Since Arado tested the A-2 and arrived at a 650 km/h top speed with 3778 kg and the big wing, the prototype speed doesn't strike me as exaggerated, regardless of whether it's calculated or flight test performance. The 3200 kg small-wing prototype has more of a record plane than of a fighter, so its speed is mostly irrelevant anyway.
(For perspective: Gollob's test of an operational A-2 versus a Me 109F-4 resulted in a superiority of the latter above 4500 m. That means the A-2 lost roughly 30 - 40 km/h compared to the Arado report. The BMW801C gave a lot of problems in frontline service, and obviously it had to be run at reduced power.)
>I assume that the US-tested A5 was a "clean" A5 fighter, meaning it had just the inner wing guns and the cowl guns and no ETC racks.
Than the plane would be something like 250-300kg lighter than a D9 with a takeoff weight of 4250-4300kgs.
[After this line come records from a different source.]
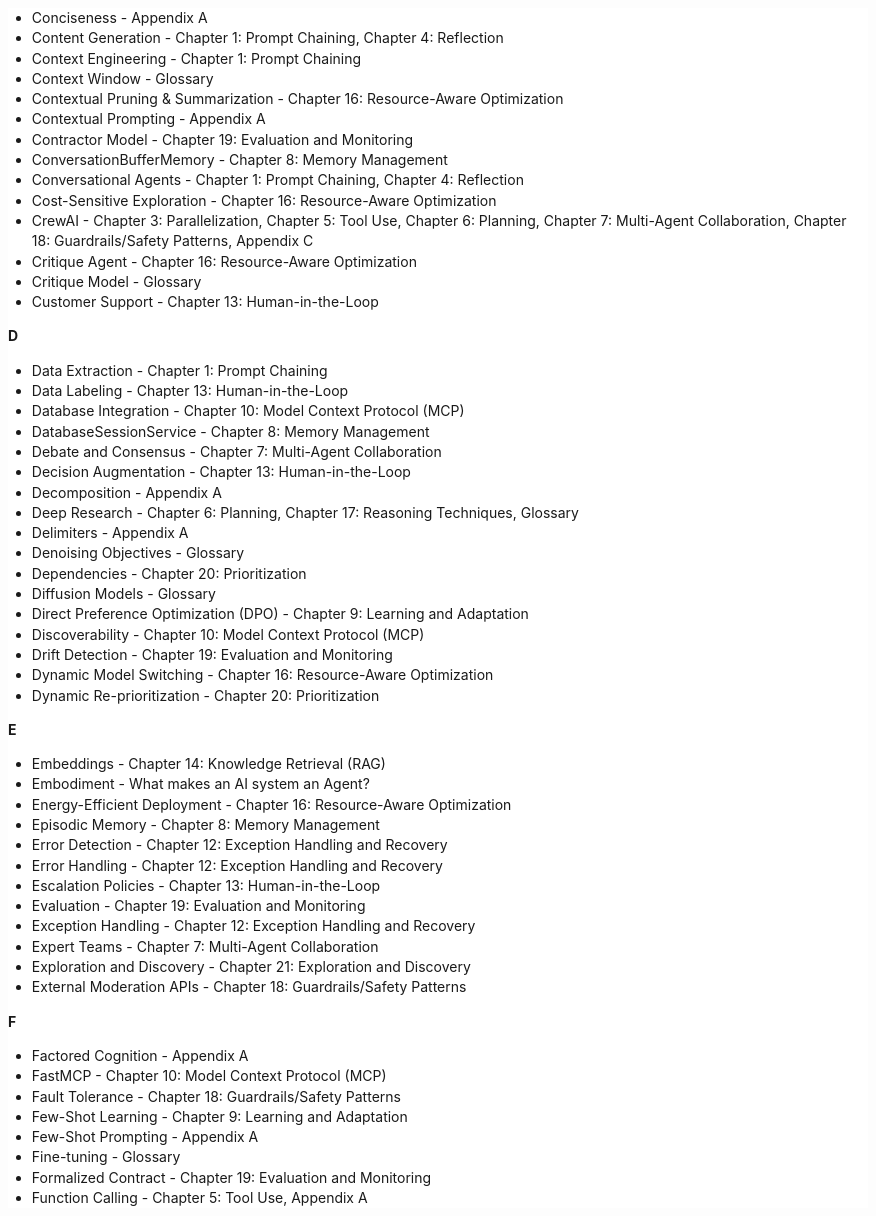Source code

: * Conciseness \- Appendix A  
* Content Generation \- Chapter 1: Prompt Chaining, Chapter 4: Reflection  
* Context Engineering \- Chapter 1: Prompt Chaining  
* Context Window \- Glossary  
* Contextual Pruning & Summarization \- Chapter 16: Resource-Aware Optimization  
* Contextual Prompting \- Appendix A  
* Contractor Model \- Chapter 19: Evaluation and Monitoring  
* ConversationBufferMemory \- Chapter 8: Memory Management  
* Conversational Agents \- Chapter 1: Prompt Chaining, Chapter 4: Reflection  
* Cost-Sensitive Exploration \- Chapter 16: Resource-Aware Optimization  
* CrewAI \- Chapter 3: Parallelization, Chapter 5: Tool Use, Chapter 6: Planning, Chapter 7: Multi-Agent Collaboration, Chapter 18: Guardrails/Safety Patterns, Appendix C  
* Critique Agent \- Chapter 16: Resource-Aware Optimization  
* Critique Model \- Glossary  
* Customer Support \- Chapter 13: Human-in-the-Loop

**D**

* Data Extraction \- Chapter 1: Prompt Chaining  
* Data Labeling \- Chapter 13: Human-in-the-Loop  
* Database Integration \- Chapter 10: Model Context Protocol (MCP)  
* DatabaseSessionService \- Chapter 8: Memory Management  
* Debate and Consensus \- Chapter 7: Multi-Agent Collaboration  
* Decision Augmentation \- Chapter 13: Human-in-the-Loop  
* Decomposition \- Appendix A  
* Deep Research \- Chapter 6: Planning, Chapter 17: Reasoning Techniques, Glossary  
* Delimiters \- Appendix A  
* Denoising Objectives \- Glossary  
* Dependencies \- Chapter 20: Prioritization  
* Diffusion Models \- Glossary  
* Direct Preference Optimization (DPO) \- Chapter 9: Learning and Adaptation  
* Discoverability \- Chapter 10: Model Context Protocol (MCP)  
* Drift Detection \- Chapter 19: Evaluation and Monitoring  
* Dynamic Model Switching \- Chapter 16: Resource-Aware Optimization  
* Dynamic Re-prioritization \- Chapter 20: Prioritization

**E**

* Embeddings \- Chapter 14: Knowledge Retrieval (RAG)  
* Embodiment \- What makes an AI system an Agent?  
* Energy-Efficient Deployment \- Chapter 16: Resource-Aware Optimization  
* Episodic Memory \- Chapter 8: Memory Management  
* Error Detection \- Chapter 12: Exception Handling and Recovery  
* Error Handling \- Chapter 12: Exception Handling and Recovery  
* Escalation Policies \- Chapter 13: Human-in-the-Loop  
* Evaluation \- Chapter 19: Evaluation and Monitoring  
* Exception Handling \- Chapter 12: Exception Handling and Recovery  
* Expert Teams \- Chapter 7: Multi-Agent Collaboration  
* Exploration and Discovery \- Chapter 21: Exploration and Discovery  
* External Moderation APIs \- Chapter 18: Guardrails/Safety Patterns

**F**

* Factored Cognition \- Appendix A  
* FastMCP \- Chapter 10: Model Context Protocol (MCP)  
* Fault Tolerance \- Chapter 18: Guardrails/Safety Patterns  
* Few-Shot Learning \- Chapter 9: Learning and Adaptation  
* Few-Shot Prompting \- Appendix A  
* Fine-tuning \- Glossary  
* Formalized Contract \- Chapter 19: Evaluation and Monitoring  
* Function Calling \- Chapter 5: Tool Use, Appendix A
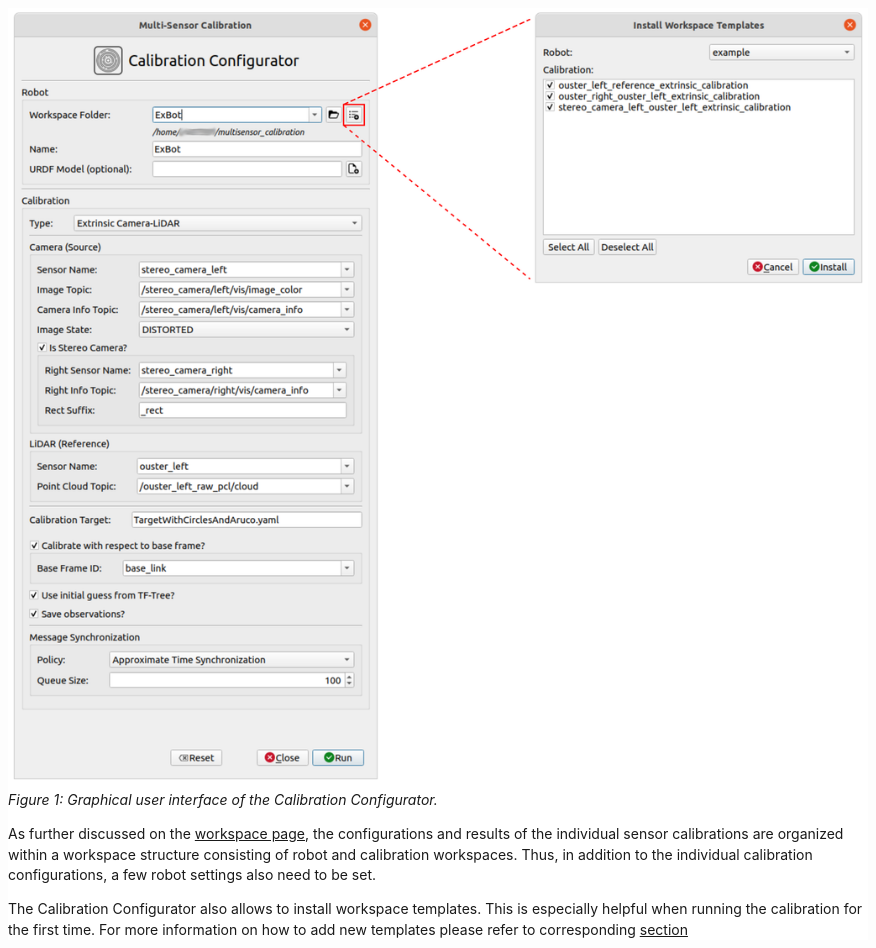 ![](assets/images/calibration_configurator.png)
*Figure 1: Graphical user interface of the Calibration Configurator.*

As further discussed on the [workspace page](workspaces.md), the configurations and results of the individual sensor calibrations are organized within a workspace structure consisting of robot and calibration workspaces. 
Thus, in addition to the individual calibration configurations, a few robot settings also need to be set. 

The Calibration Configurator also allows to install workspace templates. This is especially helpful when running the calibration for the first time.
For more information on how to add new templates please refer to corresponding [section](workspaces.md#workspace-templates)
The A-5 had no guns or bomb racks at all, but weight was adjusted to 3875 kg which seems correct for a 2-cannon A-5. Focke-Wulf gave the weight of a 4-cannon A-5 (with 90 rounds per MG FF) as 4000 kg and the top speed as 656 km/h. (The Focke-Wulf speed chart isn't that accurate - it's the one meant as example for the compressiblity error of the airspeed indicator. It has been discussed on this board before.)